Imploding The Mirage

The Killers

Island Records – 2020
par Nico P, le 29 septembre 2020
7

Il y a quelques années, en 2008, à l’occasion de la sortie de leur troisième album, votre fidèle serviteur avait eu l’occasion de discuter durant quelques minutes, le temps d’une interview mal préparée, avec Brandon Flowers, chanteur de The Killers, et le guitariste David Brent Keuning. Le quatuor remplit alors les Zéniths, et leur single "Human", sans aucun doute l’une de leurs pires créations, cartonne un petit peu partout. Et nous, une question nous anime : les Killers auraient-ils pu être autre chose que ce groupe de stade gentiment putassier, qui dès son premier album (Hot Fuss, 2004) ne mentait en aucun cas sur ses intentions, blinder les fosses et faire chanter les foules ? Réponse des deux principaux intéressés : "Nous venons de Las Vegas, où tout est plus grand, plus lumineux, où tout est fait pour t’attirer, te subjuguer. Notre musique vient tout naturellement de là”. Des néons qui brûlent la rétine donc, d’une ville où tout semble faux.

Douze années après cette rencontre, que reste-t-il des Killers ? Deux membres seulement, Brandon Flowers donc, et le batteur, Ronnie Vannucci, Jr. Les autres ont jeté l’éponge, plus ou moins durablement, épuisés par les tournées à répétition. Le NME lui-même n’est plus là pour leur offrir des couvertures avantageuses, et c’est même tout le rock des années 2000 qui a fait fausse route, les Strokes faisant office de seuls et uniques survivants. Les trois premiers efforts des Killers se sont vendus à plus de douze millions d’exemplaires dans le monde, des chiffres d’un autre temps. Les suivants, Battle Born en 2012 et Wonderful Wonderful en 2017, sont eux parus dans une indifférence polie. Auparavant pourvoyeur de singles efficaces ("Mr. Brightside"), et parfois même réellement surprenants et poignants ("Tranquilize", en duo avec Lou Reed), les Killers sont devenus une valeur refuge de festival, tête d’affiche confortable. Comme le rosé (et les Hives), de retour chaque été, avec toujours le même goût sans réelle personnalité.

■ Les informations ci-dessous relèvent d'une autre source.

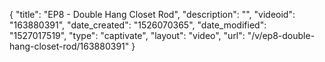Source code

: {
    "title": "EP8 - Double Hang Closet Rod",
    "description": "",
    "videoid": "163880391",
    "date_created": "1526070365",
    "date_modified": "1527017519",
    "type": "captivate",
    "layout": "video",
    "url": "\/v\/ep8-double-hang-closet-rod\/163880391"
}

Pourtant, en 2020, quelque chose d’étrange s’est produit. Une pochette tout d’abord, reproduction de "Dance of the Wind and Storm" de Thomas Blackshear. Sublime. Puis, ici et là dans la presse américaine (Pitchfork pour ne pas les citer), quelques avis favorables, ou carrément dithyrambiques, sur ce sixième album, auquel ont participé Lindsey Buckingham (Fleetwood Mac) et Adam Granduciel (The War on Drugs), ainsi que Weyes Blood. Derrière la console : Jonathan Rado de Foxygen. Et une volonté affichée : tourner le dos à la routine. Mais laquelle ? De toute évidence, cette fuite en avant, cette obligation de voir toujours plus grand, de satisfaire l’égo et l’envie du peuple, quémandant son prochain hit single. Les années 2010 n’ayant pas totalement comblé leurs attentes, et sûrement pas les nôtres, décision fut prise de réduire la voilure. Et depuis "Everything Will Be Alright" sur leur premier album, il ne nous avait que rarement été donné d’entendre des Killers aussi sobres, aussi intimes. Du titre d’ouverture "My Own Soul’s Warning", peut-être leur meilleur single depuis une décennie, au titre final qui donne son nom à l’album, jamais ici le groupe n’a été aussi doux, aussi modéré.

Alors certes, on ne se refait pas, et alors même qu’il cite Bruce Springsteen le temps d’un refrain ("Dying Breed"), très vite Brandon Flowers convoque la cavalerie pour retomber dans la facilité. Mais ailleurs, sur "Blowback" et son riff romantique, sur "Caution", sur "My God", où la présence de Weyes Blood nous enveloppe de coton, on se sent bien. Au chaud. Un album d’une étonnante simplicité, humble presque. Un album pop dans tout ce que le terme a de plus noble. Un album qui ne réinvente rien, mais le fait bien. Un album qui met de côté les stades, à l’heure où ces derniers n’existent plus. Étonnamment dans son époque donc, ce que n’ont jamais été réellement les Killers. 2020, décidément une année pleine de surprises.